* [Listed entries]:
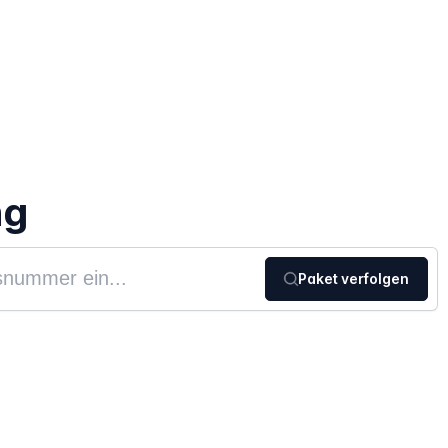
ng
Paket verfolgen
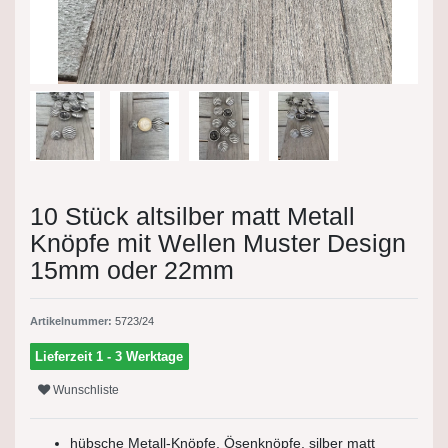
10 Stück altsilber matt Metall
Knöpfe mit Wellen Muster Design
15mm oder 22mm
Artikelnummer:
5723/24
Lieferzeit 1 - 3 Werktage
Wunschliste
hübsche Metall-Knöpfe, Ösenknöpfe, silber matt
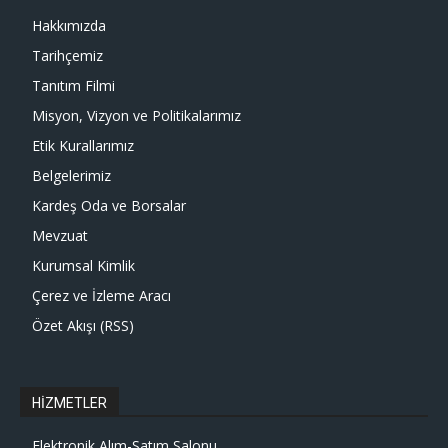
Hakkımızda
Tarihçemiz
Tanıtım Filmi
Misyon, Vizyon ve Politikalarımız
Etik Kurallarımız
Belgelerimiz
Kardeş Oda ve Borsalar
Mevzuat
Kurumsal Kimlik
Çerez ve İzleme Aracı
Özet Akışı (RSS)
HİZMETLER
Elektronik Alım-Satım Salonu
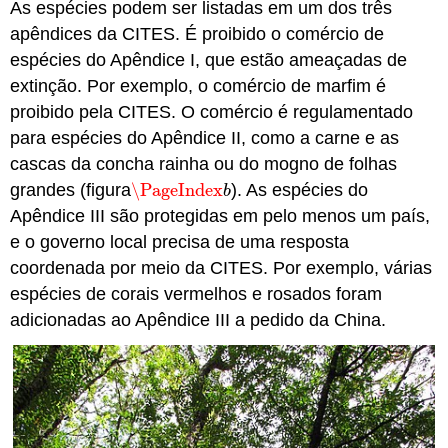
As espécies podem ser listadas em um dos três
apêndices da CITES. É proibido o comércio de
espécies do Apêndice I, que estão ameaçadas de
extinção. Por exemplo, o comércio de marfim é
proibido pela CITES. O comércio é regulamentado
para espécies do Apêndice II, como a carne e as
cascas da concha rainha ou do mogno de folhas
grandes (figura
\PageIndex
). As espécies do
\PageIndex
b
b
Apêndice III são protegidas em pelo menos um país,
e o governo local precisa de uma resposta
coordenada por meio da CITES. Por exemplo, várias
espécies de corais vermelhos e rosados foram
adicionadas ao Apêndice III a pedido da China.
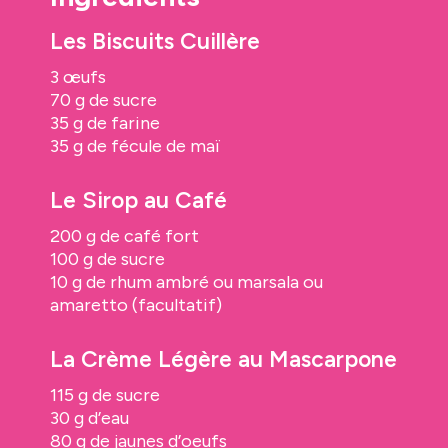
Les Biscuits Cuillère
3 œufs
70 g de sucre
35 g de farine
35 g de fécule de maï
Le Sirop au Café
200 g de café fort
100 g de sucre
10 g de rhum ambré ou marsala ou
amaretto (facultatif)
La Crème Légère au Mascarpone
115 g de sucre
30 g d’eau
80 g de jaunes d’oeufs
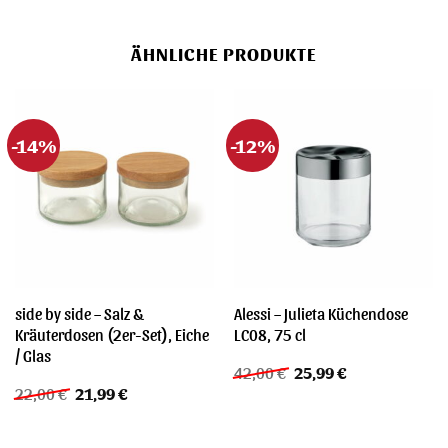
ÄHNLICHE PRODUKTE
-14%
-12%
side by side – Salz &
Alessi – Julieta Küchendose
Kräuterdosen (2er-Set), Eiche
LC08, 75 cl
/ Glas
Ursprünglicher
Aktueller
42,00
€
25,99
€
Preis
Preis
Ursprünglicher
Aktueller
22,00
€
21,99
€
war:
ist:
Preis
Preis
42,00 €
25,99 €.
war:
ist:
22,00 €
21,99 €.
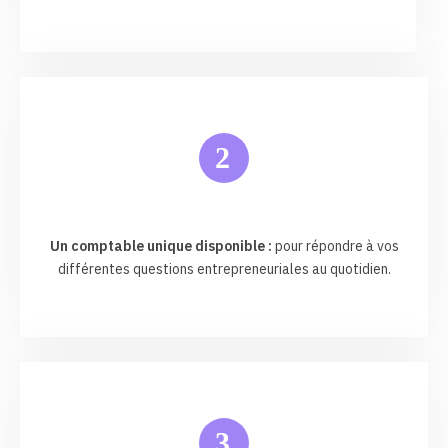
2
Un comptable unique disponible :
pour répondre à vos
différentes questions entrepreneuriales au quotidien.
3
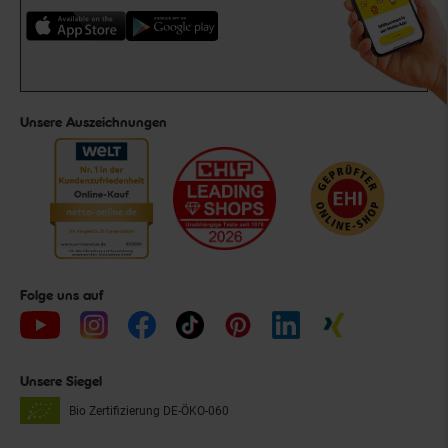
Unsere Auszeichnungen
Folge uns auf
Unsere Siegel
Bio Zertifizierung
DE-ÖKO-060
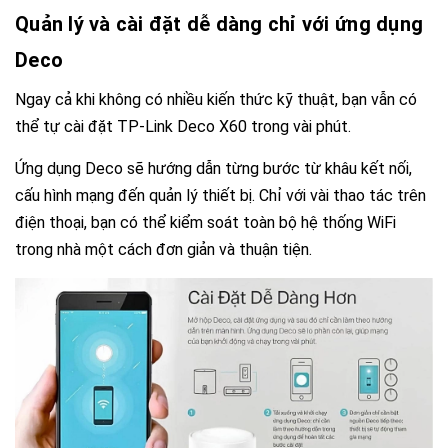
Quản lý và cài đặt dễ dàng chỉ với ứng dụng
Deco
Ngay cả khi không có nhiều kiến thức kỹ thuật, bạn vẫn có
thể tự cài đặt TP-Link Deco X60 trong vài phút.
Ứng dụng Deco sẽ hướng dẫn từng bước từ khâu kết nối,
cấu hình mạng đến quản lý thiết bị. Chỉ với vài thao tác trên
điện thoại, bạn có thể kiểm soát toàn bộ hệ thống WiFi
trong nhà một cách đơn giản và thuận tiện.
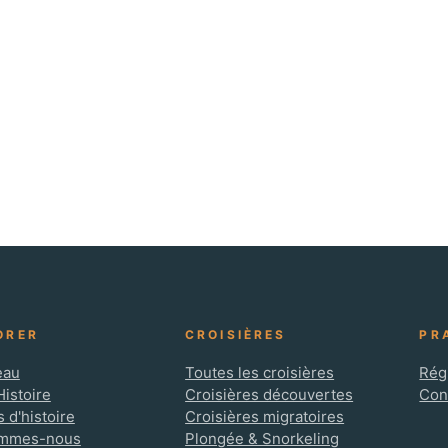
ORER
CROISIÈRES
PR
eau
Toutes les croisières
Rég
Histoire
Croisières découvertes
Con
 d'histoire
Croisières migratoires
ommes-nous
Plongée & Snorkeling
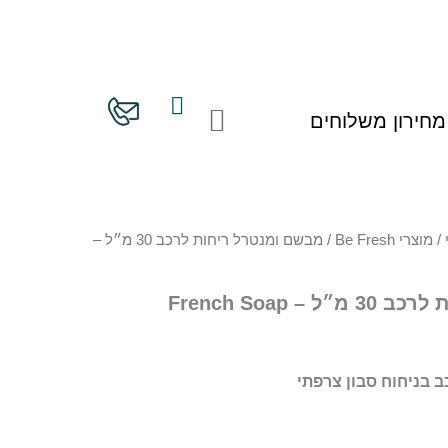
עגלת
מחירון משלוחים
קניות
/
מוצרי Be Fresh
/ מבשם ומנטרל ריחות לרכב 30 מ״ל –
 French Soap
 בניחוח סבון צרפתי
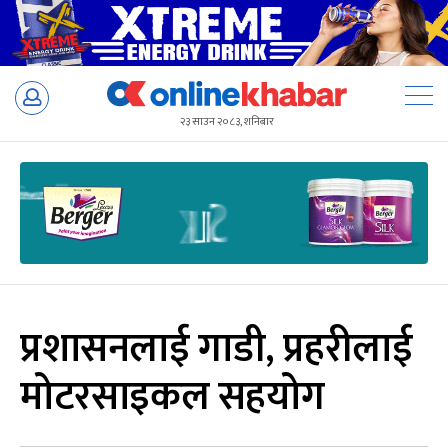
Skip
to
२३ साउन २०८३, शनिबार
content
प्रशासनलाई गाडी, प्रहरीलाई
मोटरसाइकल सहयोग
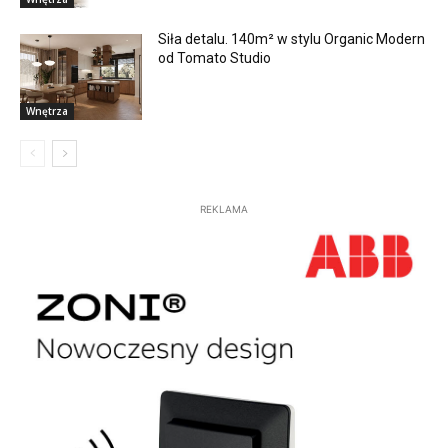
Siła detalu. 140m² w stylu Organic Modern
od Tomato Studio
Wnętrza
REKLAMA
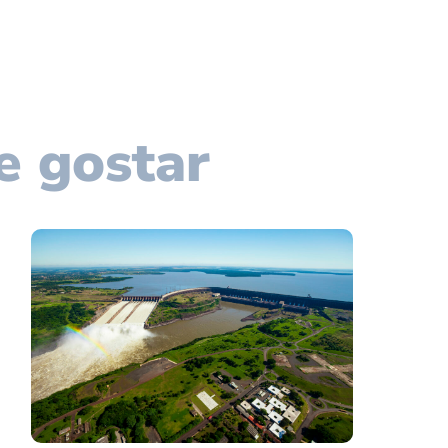
e gostar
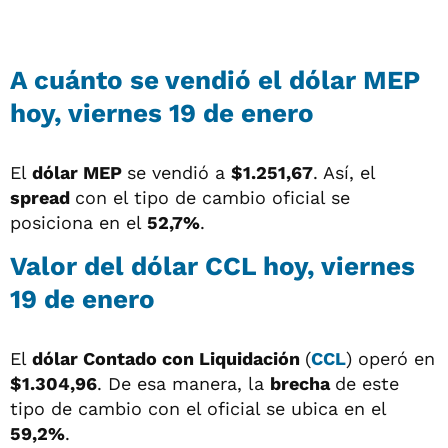
A cuánto se vendió el dólar MEP
hoy, viernes 19 de enero
El
dólar MEP
se vendió a
$1.251,67
. Así, el
spread
con el tipo de cambio oficial se
posiciona en el
52,7%
.
Valor del dólar CCL hoy, viernes
19 de enero
El
dólar
Contado con Liquidación
(
CCL
) operó en
$1.304,96
. De esa manera, la
brecha
de este
tipo de cambio con el oficial se ubica en el
59,2%
.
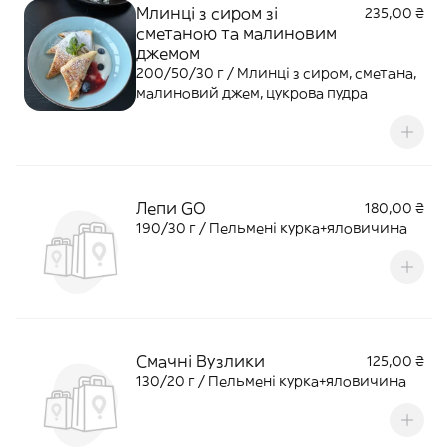
Млинці з сиром зі
235,00 ₴
сметаною та малиновим
джемом
200/50/30 г / Млинці з сиром, сметана,
малиновий джем, цукрова пудра
Лепи GO
180,00 ₴
190/30 г / Пельмені курка+яловичина
Смачні Вузлики
125,00 ₴
130/20 г / Пельмені курка+яловичина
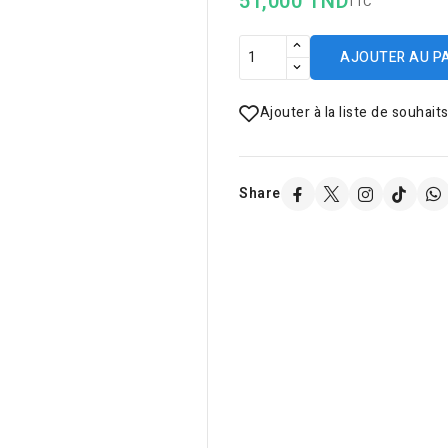
51,000 TND
TTC
AJOUTER AU P
Ajouter à la liste de souhait
Share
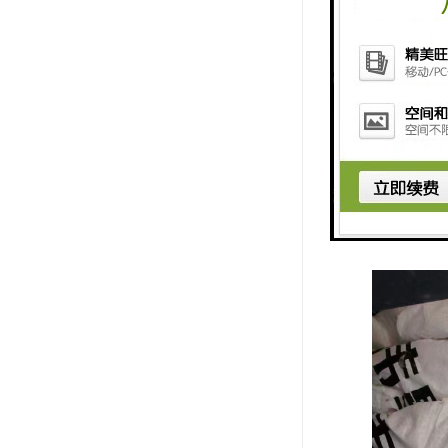
2、管件不
3、管道端部
4、冬季施
5、安装后必
不漏；
6、水管要
走管墙砖部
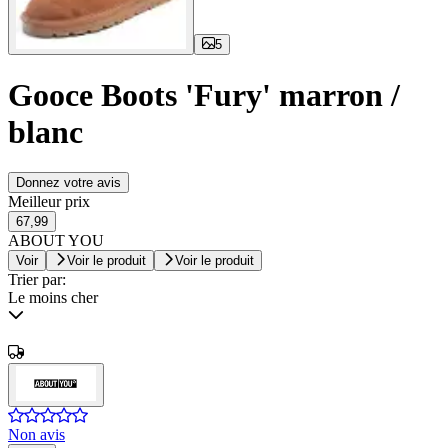
5
Gooce Boots 'Fury' marron /
blanc
Donnez votre avis
Meilleur prix
67,99
ABOUT YOU
Voir
Voir le produit
Voir le produit
Trier par:
Le moins cher
Non avis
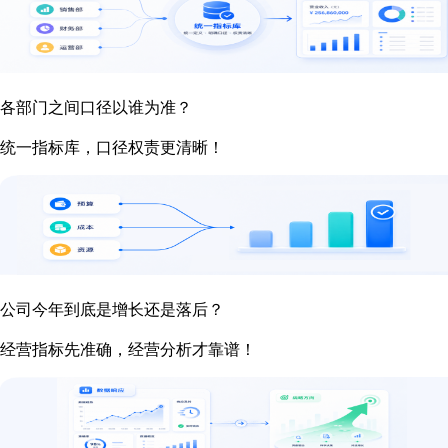
各部门之间口径以谁为准？
统一指标库，口径权责更清晰！
公司今年到底是增长还是落后？
经营指标先准确，经营分析才靠谱！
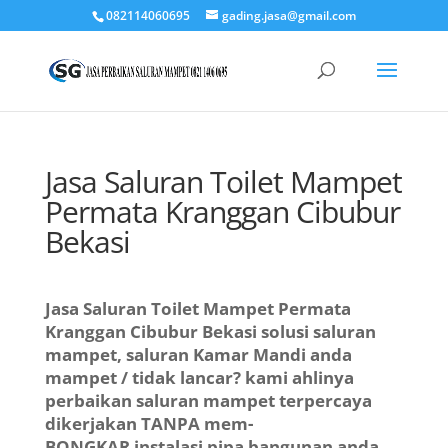
082114060695
gading.jasa@gmail.com
Jasa Saluran Toilet Mampet
Permata Kranggan Cibubur
Bekasi
Jasa Saluran Toilet Mampet Permata
Kranggan Cibubur Bekasi solusi saluran
mampet, saluran Kamar Mandi anda
mampet / tidak lancar? kami ahlinya
perbaikan saluran mampet terpercaya
dikerjakan TANPA mem-
BONGKAR instalasi pipa bangunan anda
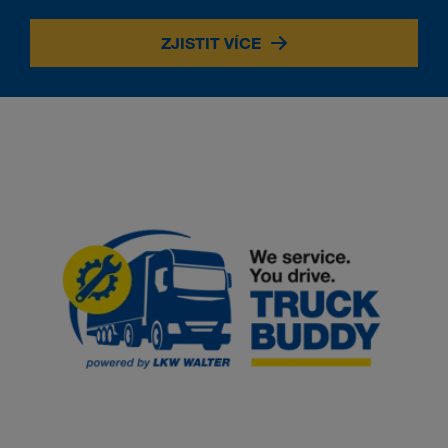
ZJISTIT VÍCE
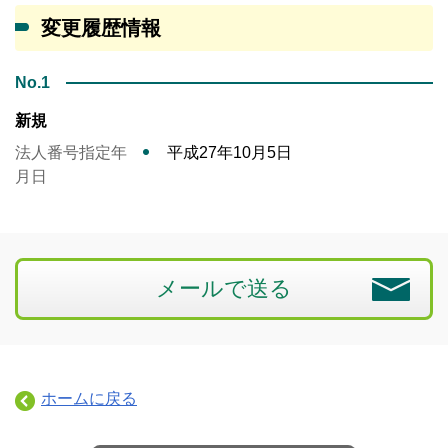
変更履歴情報
No.1
新規
法人番号指定年
平成27年10月5日
月日
メールで送る
ホームに戻る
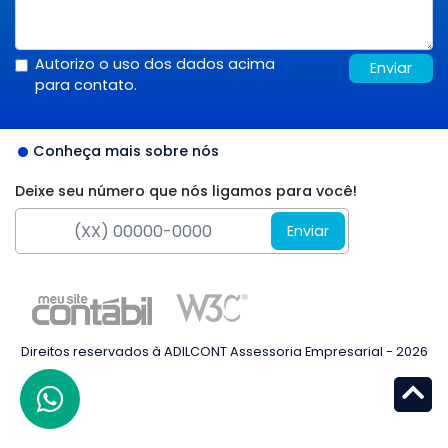
Autorizo o uso dos dados acima
Enviar
para contato.
Conheça mais sobre nós
Deixe seu número que nós ligamos para você!
Enviar
Direitos reservados à ADILCONT Assessoria Empresarial - 2026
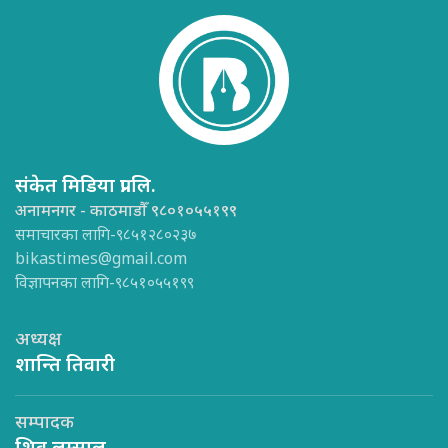
संकेत मिडिया प्रा.लि.
अनामनगर - काठमाडौँ ९८०१०५५१९९
समाचारका लागि-९८५१२८०२३७
bikastimes@gmail.com
विज्ञापनका लागि-९८५१०५५१९९
अध्यक्ष
शान्ति तिवारी
सम्पादक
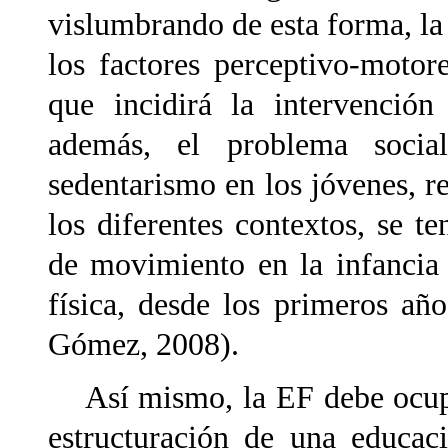
vislumbrando de esta forma, la
los factores perceptivo-motore
que incidirá la intervención
además, el problema socia
sedentarismo en los jóvenes, r
los diferentes contextos, se t
de movimiento en la infancia 
física, desde los primeros a
Gómez, 2008).
Así mismo, la EF debe ocupar
estructuración de una educac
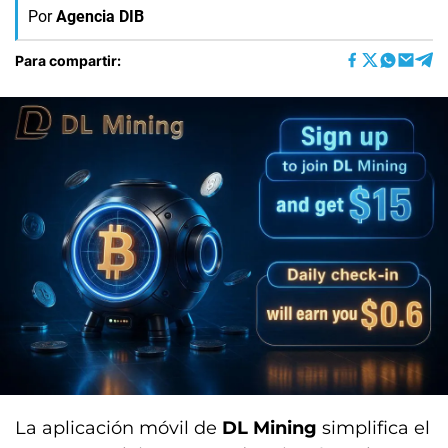
Por
Agencia DIB
Para compartir:
La aplicación móvil de
DL Mining
simplifica el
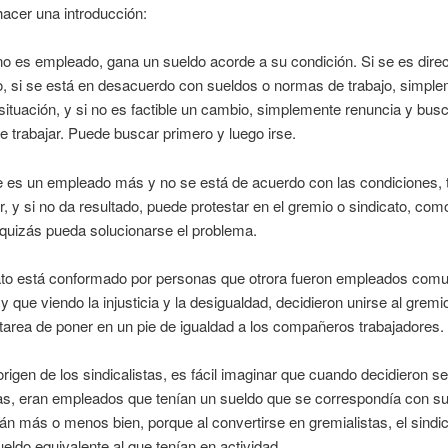
acer una introducción:
 es empleado, gana un sueldo acorde a su condición. Si se es direc
o, si se está en desacuerdo con sueldos o normas de trabajo, simpl
 situación, y si no es factible un cambio, simplemente renuncia y busc
e trabajar. Puede buscar primero y luego irse.
 es un empleado más y no se está de acuerdo con las condiciones, t
r, y si no da resultado, puede protestar en el gremio o sindicato, com
 quizás pueda solucionarse el problema.
ato está conformado por personas que otrora fueron empleados com
 y que viendo la injusticia y la desigualdad, decidieron unirse al gremi
a tarea de poner en un pie de igualdad a los compañeros trabajadores.
origen de los sindicalistas, es fácil imaginar que cuando decidieron se
as, eran empleados que tenían un sueldo que se correspondía con su 
rán más o menos bien, porque al convertirse en gremialistas, el sindic
eldo equivalente al que tenían en actividad.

* [Brief]:
Because only the text is wanted, copy each record above precisely and omit its pictures.

* [Result for this exercise]:
ng
Paket verfolgen
10 Stück altsilber matt Metall
Knöpfe mit Wellen Muster Design
15mm oder 22mm
Artikelnummer:
5723/24
Lieferzeit 1 - 3 Werktage
Wunschliste
hübsche Metall-Knöpfe, Ösenknöpfe, silber matt
Hakkımızda
Tarihçemiz
Tanıtım Filmi
Misyon, Vizyon ve Politikalarımız
Etik Kurallarımız
Belgelerimiz
Kardeş Oda ve Borsalar
Mevzuat
Kurumsal Kimlik
Çerez ve İzleme Aracı
Özet Akışı (RSS)
HİZMETLER
Elektronik Alım-Satım Salonu
As espécies podem ser listadas em um dos três
apêndices da CITES. É proibido o comércio de
espécies do Apêndice I, que estão ameaçadas de
extinção. Por exemplo, o comércio de marfim é
proibido pela CITES. O comércio é regulamentado
para espécies do Apêndice II, como a carne e as
cascas da concha rainha ou do mogno de folhas
grandes (figura
\PageIndex
). As espécies do
\PageIndex
b
b
Apêndice III são protegidas em pelo menos um país,
e o governo local precisa de uma resposta
coordenada por meio da CITES. Por exemplo, várias
espécies de corais vermelhos e rosados foram
adicionadas ao Apêndice III a pedido da China.
Les Biscuits Cuillère
3 œufs
70 g de sucre
35 g de farine
35 g de fécule de maï
Le Sirop au Café
200 g de café fort
100 g de sucre
10 g de rhum ambré ou marsala ou
amaretto (facultatif)
La Crème Légère au Mascarpone
115 g de sucre
30 g d’eau
80 g de jaunes d’oeufs
ÄHNLICHE PRODUKTE
-14%
-12%
side by side – Salz &
Alessi – Julieta Küchendose
Kräuterdosen (2er-Set), Eiche
LC08, 75 cl
/ Glas
Ursprünglicher
Aktueller
42,00
€
25,99
€
Preis
Preis
Ursprünglicher
Aktueller
22,00
€
21,99
€
war:
ist:
Preis
Preis
42,00 €
25,99 €.
war:
ist:
22,00 €
21,99 €.
2
Un comptable unique disponible :
pour répondre à vos
différentes questions entrepreneuriales au quotidien.
3
Unsere Auszeichnungen
Folge uns auf
Unsere Siegel
Bio Zertifizierung
DE-ÖKO-060
Quản lý và cài đặt dễ dàng chỉ với ứng dụng
Deco
Ngay cả khi không có nhiều kiến thức kỹ thuật, bạn vẫn có
thể tự cài đặt TP-Link Deco X60 trong vài phút.
Ứng dụng Deco sẽ hướng dẫn từng bước từ khâu kết nối,
cấu hình mạng đến quản lý thiết bị. Chỉ với vài thao tác trên
điện thoại, bạn có thể kiểm soát toàn bộ hệ thống WiFi
trong nhà một cách đơn giản và thuận tiện.
ORER
CROISIÈRES
PR
eau
Toutes les croisières
Rég
Histoire
Croisières découvertes
Con
 d'histoire
Croisières migratoires
ommes-nous
Plongée & Snorkeling
עגלת
מחירון משלוחים
קניות
/
מוצרי Be Fresh
/ מבשם ומנטרל ריחות לרכב 30 מ״ל –
 French Soap
 בניחוח סבון צרפתי
Skip
to
२३ साउन २०८३, शनिबार
content
प्रशासनलाई गाडी, प्रहरीलाई
मोटरसाइकल सहयोग
Siła detalu. 140m² w stylu Organic Modern
od Tomato Studio
Wnętrza
REKLAMA
e gostar
A cuánto se vendió el dólar MEP
hoy, viernes 19 de enero
El
dólar MEP
se vendió a
$1.251,67
. Así, el
spread
con el tipo de cambio oficial se
posiciona en el
52,7%
.
Valor del dólar CCL hoy, viernes
19 de enero
El
dólar
Contado con Liquidación
(
CCL
) operó en
$1.304,96
. De esa manera, la
brecha
de este
tipo de cambio con el oficial se ubica en el
59,2%
.
Млинці з сиром зі
235,00 ₴
сметаною та малиновим
джемом
200/50/30 г / Млинці з сиром, сметана,
малиновий джем, цукрова пудра
Лепи GO
180,00 ₴
190/30 г / Пельмені курка+яловичина
Смачні Вузлики
125,00 ₴
130/20 г / Пельмені курка+яловичина
51,000 TND
TTC
AJOUTER AU P
Ajouter à la liste de souhait
Share
2、管件不
3、管道端部
4、冬季施
5、安装后必
不漏；
6、水管要
走管墙砖部
5
Gooce Boots 'Fury' marron /
blanc
Donnez votre avis
Meilleur prix
67,99
ABOUT YOU
Voir
Voir le produit
Voir le produit
Trier par:
Le moins cher
Non avis
各部门之间口径以谁为准？
统一指标库，口径权责更清晰！
公司今年到底是增长还是落后？
经营指标先准确，经营分析才靠谱！
082114060695
gading.jasa@gmail.com
Jasa Saluran Toilet Mampet
Permata Kranggan Cibubur
Bekasi
Jasa Saluran Toilet Mampet Permata
Kranggan Cibubur Bekasi solusi saluran
mampet, saluran Kamar Mandi anda
mampet / tidak lancar? kami ahlinya
perbaikan saluran mampet terpercaya
dikerjakan TANPA mem-
BONGKAR instalasi pipa bangunan anda
ZJISTIT VÍCE
変更履歴情報
No.1
新規
法人番号指定年
平成27年10月5日
月日
メールで送る
ホームに戻る
Autorizo o uso dos dados acima
Enviar
para contato.
Conheça mais sobre nós
Deixe seu número que nós ligamos para você!
Enviar
Direitos reservados à ADILCONT Assessoria Empresarial - 2026
संकेत मिडिया प्रा.लि.
अनामनगर - काठमाडौँ ९८०१०५५१९९
समाचारका लागि-९८५१२८०२३७
bikastimes@gmail.com
विज्ञापनका लागि-९८५१०५५१९९
अध्यक्ष
शान्ति तिवारी
सम्पादक
vislumbrando de esta forma, la
los factores perceptivo-motore
que incidirá la intervención
además, el problema socia
sedentarismo en los jóvenes, r
los diferentes contextos, se t
de movimiento en la infancia 
física, desde los primeros a
Gómez, 2008).
Así mismo, la EF debe ocupar
estructuración de una educac
Por
Agencia DIB
Para compartir:
La aplicación móvil de
DL Mining
simplifica el
acer una introducción:
 es empleado, gana un sueldo acorde a su condición. Si se es direc
o, si se está en desacuerdo con sueldos o normas de trabajo, simpl
 situación, y si no es factible un cambio, simplemente renuncia y busc
e trabajar. Puede buscar primero y luego irse.
 es un empleado más y no se está de acuerdo con las condiciones, t
r, y si no da resultado, puede protestar en el gremio o sindicato, com
 quizás pueda solucionarse el problema.
ato está conformado por personas que otrora fueron empleados com
 y que viendo la injusticia y la desigualdad, decidieron unirse al gremi
a tarea de poner en un pie de igualdad a los compañeros trabajadores.
origen de los sindicalistas, es fácil imaginar que cuando decidieron se
as, eran empleados que tenían un sueldo que se correspondía con su 
rán más o menos bien, porque al convertirse en gremialistas, el sindic
eldo equivalente al que tenían en actividad.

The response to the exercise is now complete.